Adulti e bambini erano morti e i loro corpi erano stati lanciati in mare.

Sul vapore, sottocoperta, insieme alle bestie, con i pasti serviti soprattutto alla prima classe e anche il sole razionato, erano state tante le difficoltà, tra fame e malattie. Adulti e bambini erano morti e i loro corpi erano stati lanciati in mare. All’arrivo, dopo qualche giorno a terra, le autorità portuali avevano fatto i raggruppamenti delle famiglie. Di nuovo partenza, su un altro vapore, destinato al Rio Grande do Sul.
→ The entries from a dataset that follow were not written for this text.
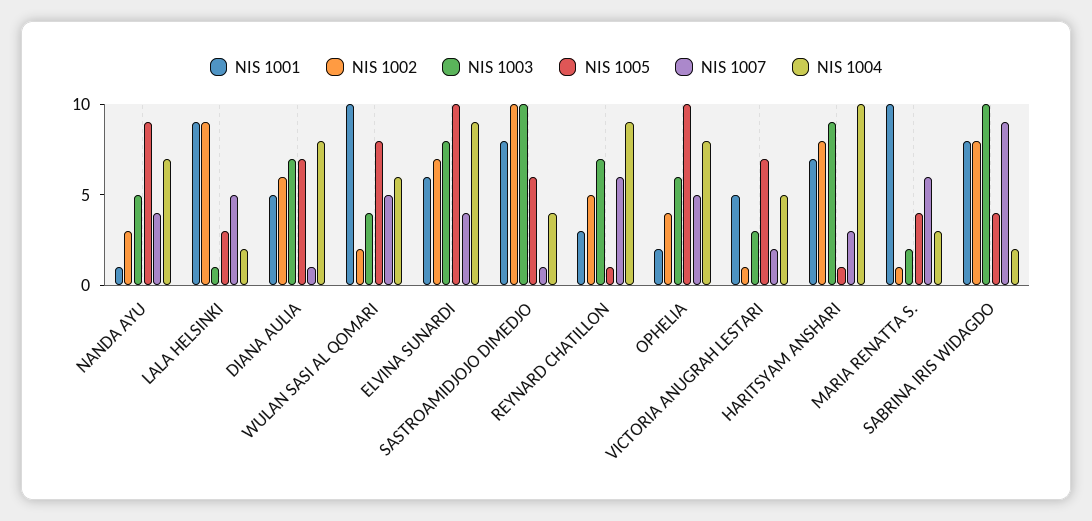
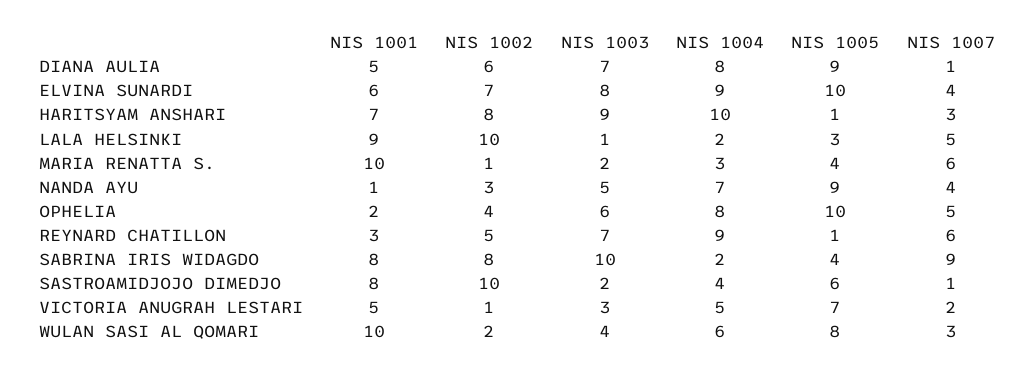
NIS 1002, LALA HELSINKI: 9 -> 10
NIS 1005, DIANA AULIA: 7 -> 9
NIS 1007, WULAN SASI AL QOMARI: 5 -> 3
NIS 1003, SASTROAMIDJOJO DIMEDJO: 10 -> 2

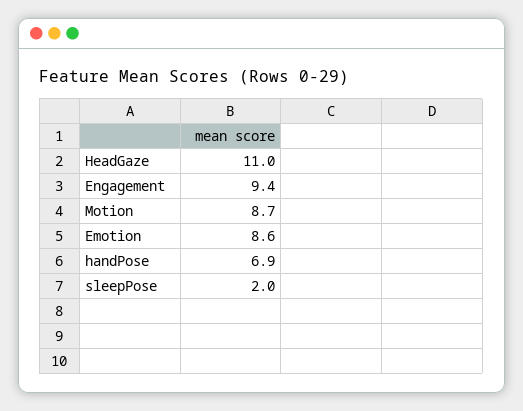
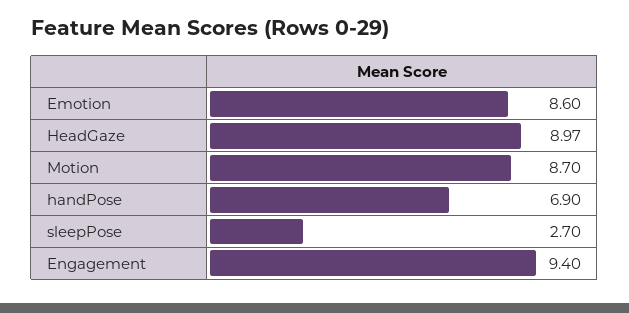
HeadGaze: 11 -> 8.97
sleepPose: 2 -> 2.7

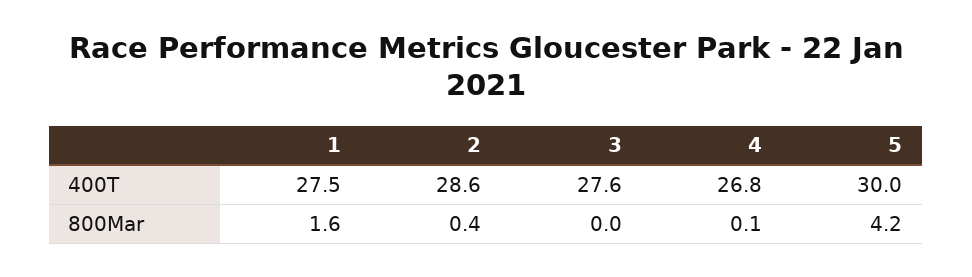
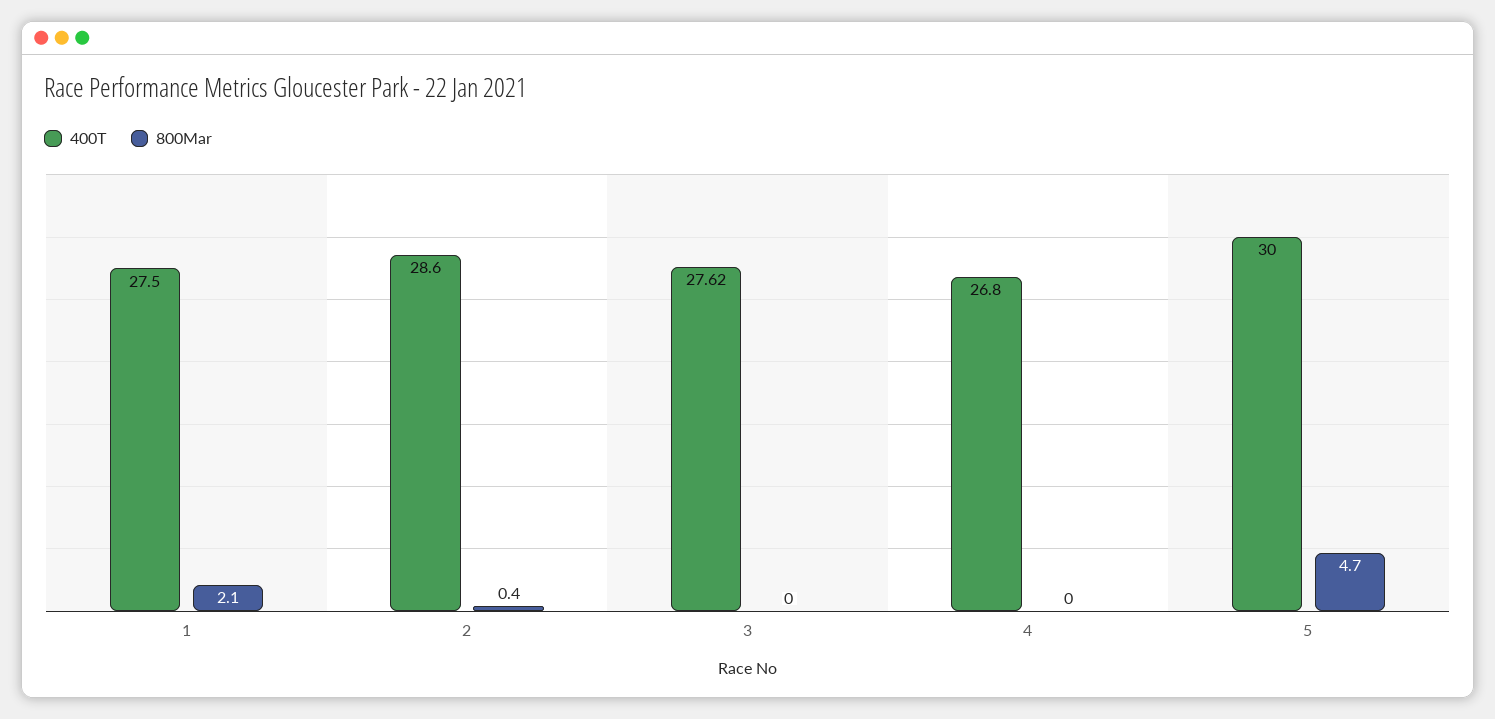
800Mar, 1: 1.6 -> 2.1
800Mar, 4: 0.1 -> 0
800Mar, 5: 4.2 -> 4.7

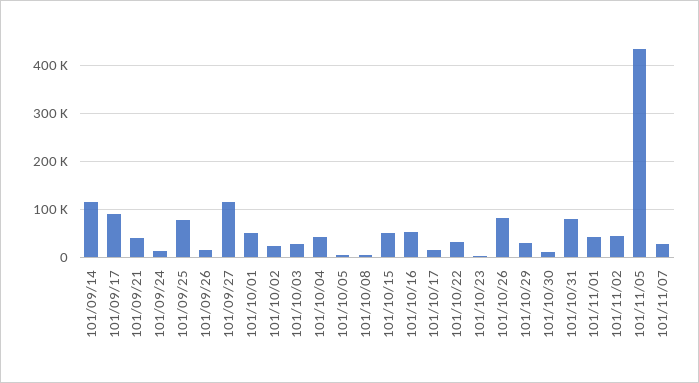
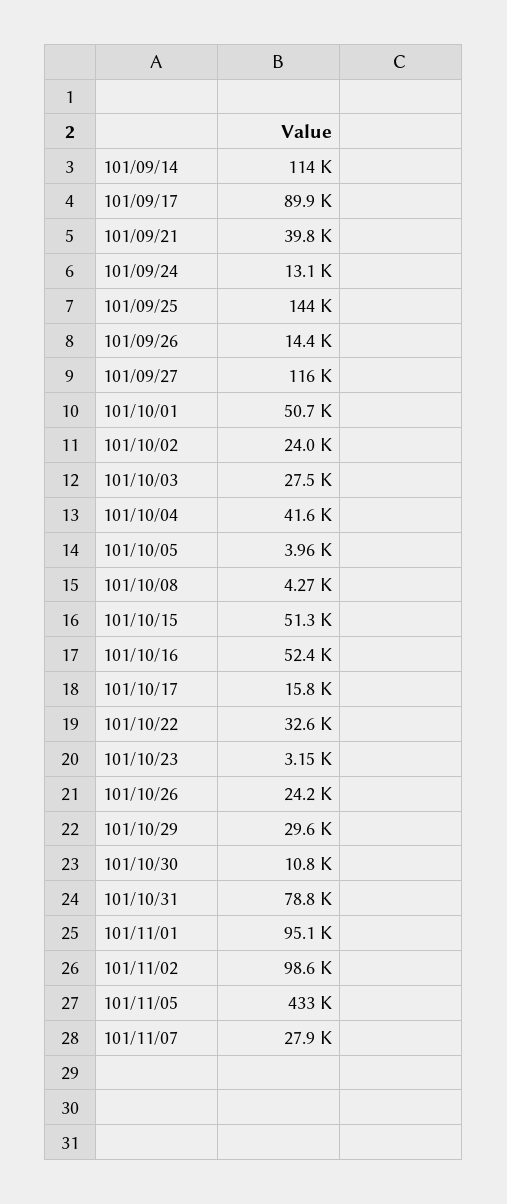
101/09/25: 80000 -> 144000
101/10/26: 80000 -> 24200
101/11/01: 40000 -> 95100
101/11/02: 40000 -> 98600

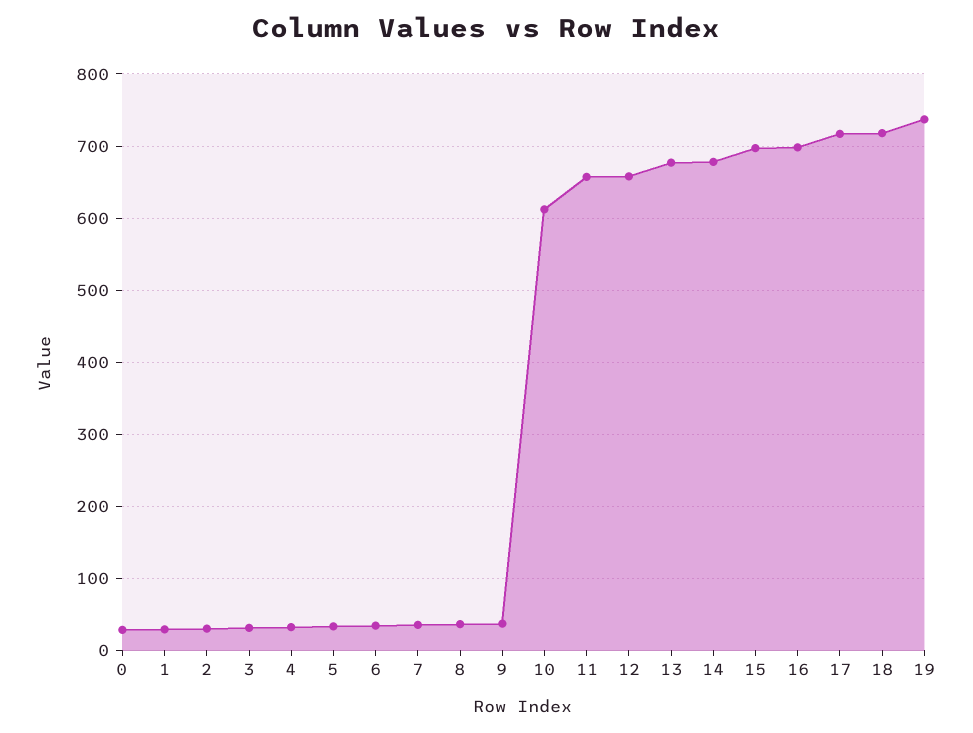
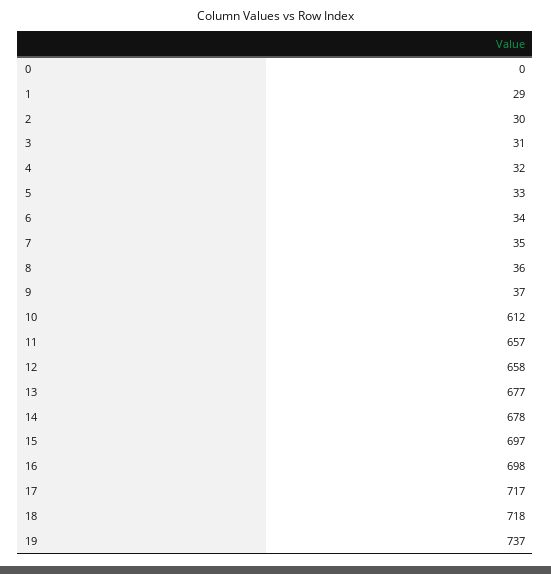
0: 30 -> 0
Lì c’erano il nuovo paese e la nuova casa.

Quello che si poteva vedere durante il viaggio era molta foresta, nessuna casa, nessuna piantagione, nessuna famiglia.

Dopo due giorni e mezzo di mare, ecco il porto di Porto Alegre. Tutti nella casa degli immigrati, in attesa delle decisioni del governo e delle autorità sanitarie. Poi ancora un piccolo vaporetto che portava le famiglie alla terra promessa. Quello che si poteva vedere durante il viaggio era molta foresta, nessuna casa, nessuna piantagione, nessuna famiglia.

Giunti a una piccola stazione di commercio, accanto al fiume, tutti erano scesi, ma non c’era posto per dormire, per mangiare, non c’era un bagno. Assieme ai bagagli, affamati e sopraffatti dalla fatica, i nuovi arrivati avevano dormito sotto le stelle.
(Continua…)

Isair Dallazen

Caçador, Santa Catarina. Foresta di pino brasiliano (Araucaria angustifolia).